Little children, let us love, not in word or speech, but in truth and action.

And there’s more going on here within 1 John as a document of the early church, a product of particular historical circumstances.  As far as we can tell, the situation prompting the writing had to do with one of the many disagreements and splits within the growing church movement as it made contacts well beyond its origins in Palestine.  In chapter 4, right after the reading from today and right before dropping that line “God is love,” John writes this: By this we know the spirit of God: every spirit that confesses that Jesus Christ has come in the flesh is from God, and every spirit that does not confess Jesus is not from God.  This is the spirit of the antichrist.

It’s pretty odd to us that the criteria for someone as a true believer is someone who confesses that Jesus came in the flesh.  But this was a big deal for John and his community.  By that time perhaps 70 or 80 years after Jesus’ life and ministry, several generations removed, a certain belief had crystalized that Jesus had been a spirit and not a human being like the rest of us are human beings.  This was called Docetism, with the Greek root of that meaning “to seem.”  It only seemed like Jesus had flesh and blood when he was actually a divine spirit.

We likely find it the harder stretch to equate Jesus with Divinity.  Of course he was a human being, but Divine? What does that mean exactly?  But for plenty of folks encountering Christianity in the ancient world, it was easy to believe Jesus was Divine.  Of course he was divine.
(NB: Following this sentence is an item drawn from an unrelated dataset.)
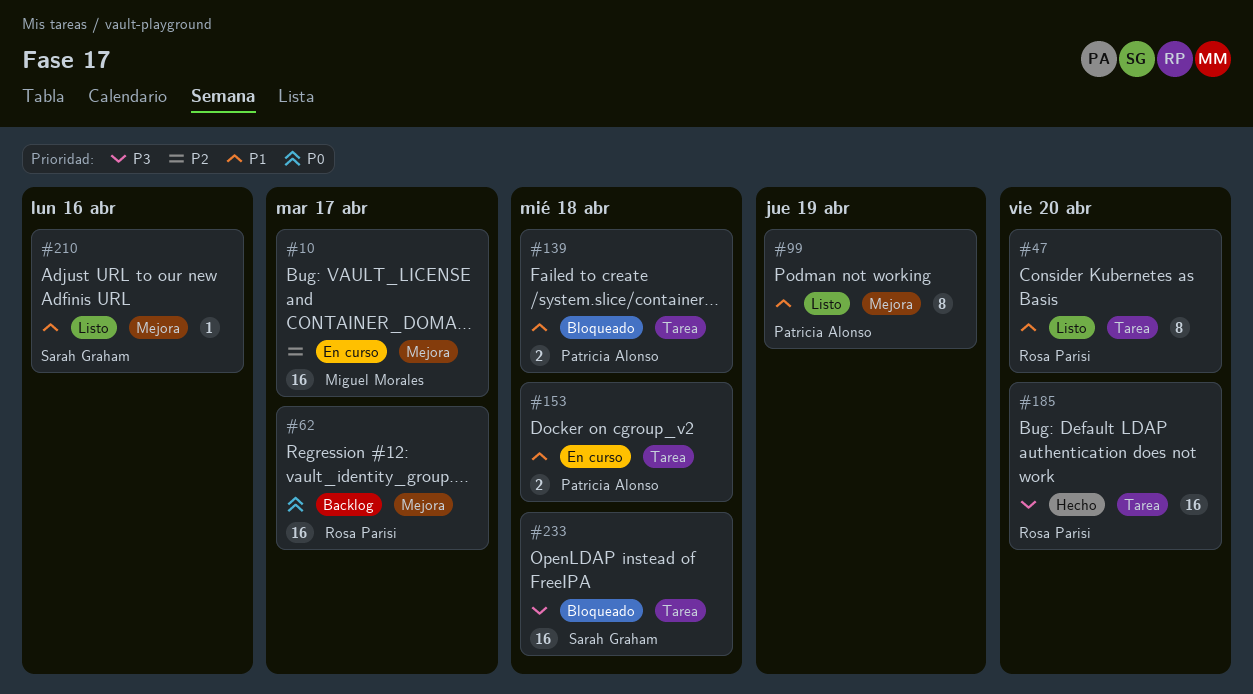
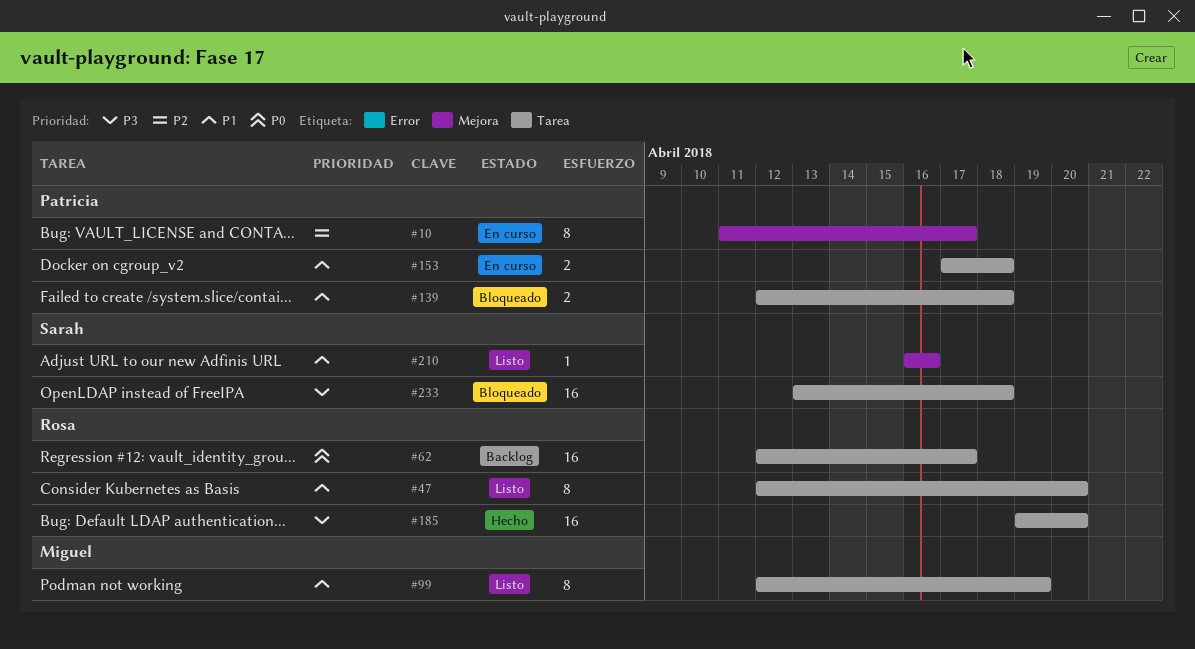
#10, owner: Miguel Morales -> Patricia Alonso
#10, estimate: 16 -> 8
#62, label: Mejora -> Tarea
#99, owner: Patricia Alonso -> Miguel Morales
#99, label: Mejora -> Tarea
The harder part was believing Jesus was an actual human being.  That he had to eat and drink to stay healthy and alive, that he got tired - had to rest and sleep, that he sought out companionship, and needed time away to restore himself -  maybe that his armpits didn’t always smell so great on a hot day.  How could you believe that the Son of God had smelly armpits?

And John, in a rather direct way, is saying – Hey, if you don’t believe Jesus came in the flesh, you’re not on our team.  In fact, that’s the spirit of the antichrist.  That’s anti Christ.  That’s against what we’re all about here.  We’re on team human.  Team flesh and blood.  And guess what humans have to do even if we don’t feel like it?  We have to love each other.  Love each other.  Love each other.  52 times love each other, which amounts to every week of the year, but I’m guessing that’s more of a happy accident than a master plan of the letter.   
 

Little children, let us love, not in word or speech, but in truth and action.

And the truth is, love grounds us in the flesh and blood of our humanity.  Loving what is in a partner, a friend, our children.  Love for our community, our actual community with actual neighbors and actual policies and design that may or may not be as we would like it.  Love for our nation and planet.  Love for our church and the actual people that make the church church.   

It’s not just spirits and ideas we’re loving here.  We’re loving one another – which can involve some work.  That takes presetting the oven to 350 degrees, mixing the ingredients, baking the casserole, and delivering it to the doorstep.  And that’s the part that smells good. 

When we love one another, it’s the closest thing we have to seeing God. 

And, if John is to be trusted, that’s the truthiest truth we’ve got to hold on to.  Christ has flesh.  God is love. 

We’re all just a bit crazy, but we still get to participate in the generous and infinitely kind gamble of loving the people and animals and plants and rocks in our lives, whether they be partner, neighbor, or enemy.

Love is the white hot thrill of Easter resurrection now present as a steady warmth to sustain us through the seasons of life.  
 

Beloved let us love in word and speech, and in action, and in truth.